═════ EXTRACTED RECORDS
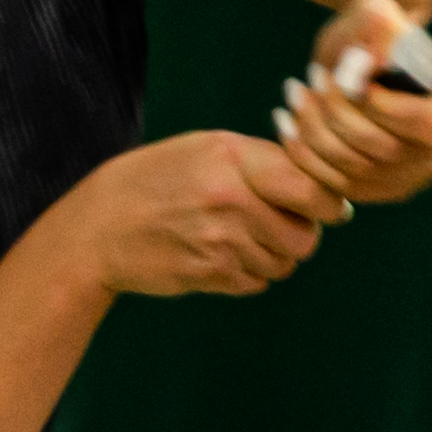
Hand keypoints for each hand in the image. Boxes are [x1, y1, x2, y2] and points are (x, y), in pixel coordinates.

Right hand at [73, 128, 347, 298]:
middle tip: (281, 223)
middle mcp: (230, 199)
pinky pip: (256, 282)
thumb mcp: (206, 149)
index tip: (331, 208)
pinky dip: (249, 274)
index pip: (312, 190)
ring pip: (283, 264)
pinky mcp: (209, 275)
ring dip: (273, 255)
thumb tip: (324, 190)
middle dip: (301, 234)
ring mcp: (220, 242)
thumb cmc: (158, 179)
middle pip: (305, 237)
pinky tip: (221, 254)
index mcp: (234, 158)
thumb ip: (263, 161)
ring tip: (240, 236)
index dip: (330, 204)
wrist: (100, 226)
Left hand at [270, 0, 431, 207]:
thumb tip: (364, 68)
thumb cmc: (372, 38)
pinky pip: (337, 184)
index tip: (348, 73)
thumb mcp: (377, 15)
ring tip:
══════════
═════ EXTRACTED RECORDS
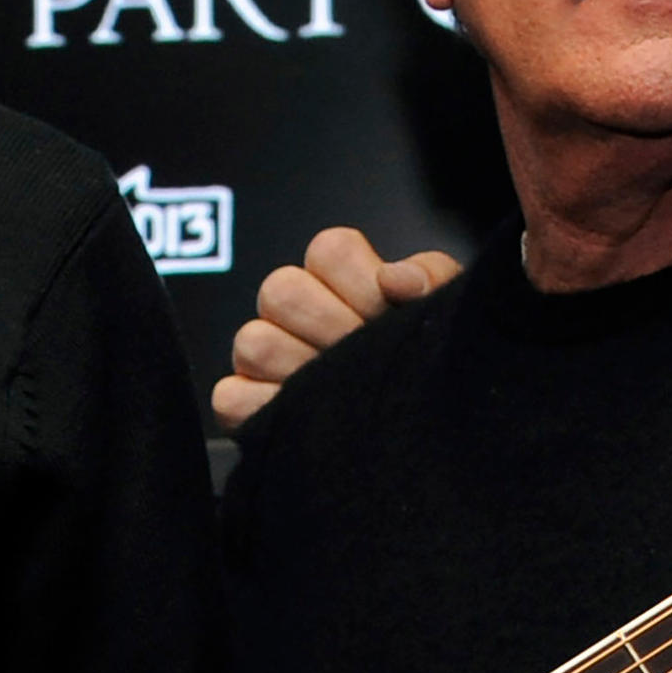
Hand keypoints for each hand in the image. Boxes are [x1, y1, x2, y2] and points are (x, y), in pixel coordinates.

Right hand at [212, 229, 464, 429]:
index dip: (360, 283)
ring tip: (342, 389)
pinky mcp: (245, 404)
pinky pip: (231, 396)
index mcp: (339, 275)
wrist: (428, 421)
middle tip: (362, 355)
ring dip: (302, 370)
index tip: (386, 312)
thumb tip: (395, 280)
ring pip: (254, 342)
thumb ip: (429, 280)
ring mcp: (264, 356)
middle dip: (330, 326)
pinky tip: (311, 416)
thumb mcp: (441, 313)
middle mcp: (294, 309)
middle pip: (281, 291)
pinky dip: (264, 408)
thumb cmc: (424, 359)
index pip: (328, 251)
══════════
═════ EXTRACTED RECORDS
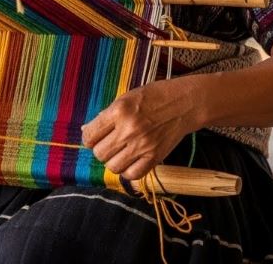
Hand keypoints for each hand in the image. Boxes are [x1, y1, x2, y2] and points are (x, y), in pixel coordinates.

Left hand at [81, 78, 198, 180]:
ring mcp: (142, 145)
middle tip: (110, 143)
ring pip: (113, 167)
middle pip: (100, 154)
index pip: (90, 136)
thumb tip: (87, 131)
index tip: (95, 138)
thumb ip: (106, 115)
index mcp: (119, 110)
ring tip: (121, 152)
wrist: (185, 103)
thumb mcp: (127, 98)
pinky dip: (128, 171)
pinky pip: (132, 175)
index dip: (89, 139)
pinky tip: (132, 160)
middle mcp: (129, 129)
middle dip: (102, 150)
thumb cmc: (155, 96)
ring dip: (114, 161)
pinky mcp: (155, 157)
══════════
WHAT THIS TASK INVOLVES:
Which lines run from the one holding "middle tip: (110, 143)" through the one holding "pinky mcp: (155, 157)" in the records above? Repeat them exactly, both included, and nothing more.

RESPONSE TO THE EXERCISE:
middle tip: (110, 143)
ring pip: (113, 167)
middle pip: (100, 154)
index pip: (90, 136)
thumb tip: (87, 131)
index tip: (95, 138)
thumb ip: (106, 115)
index mcp: (119, 110)
ring tip: (121, 152)
wrist: (185, 103)
thumb mcp: (127, 98)
pinky dip: (128, 171)
pinky pip: (132, 175)
index dip: (89, 139)
pinky tip: (132, 160)
middle mcp: (129, 129)
middle dip: (102, 150)
thumb cmc: (155, 96)
ring dip: (114, 161)
pinky mcp: (155, 157)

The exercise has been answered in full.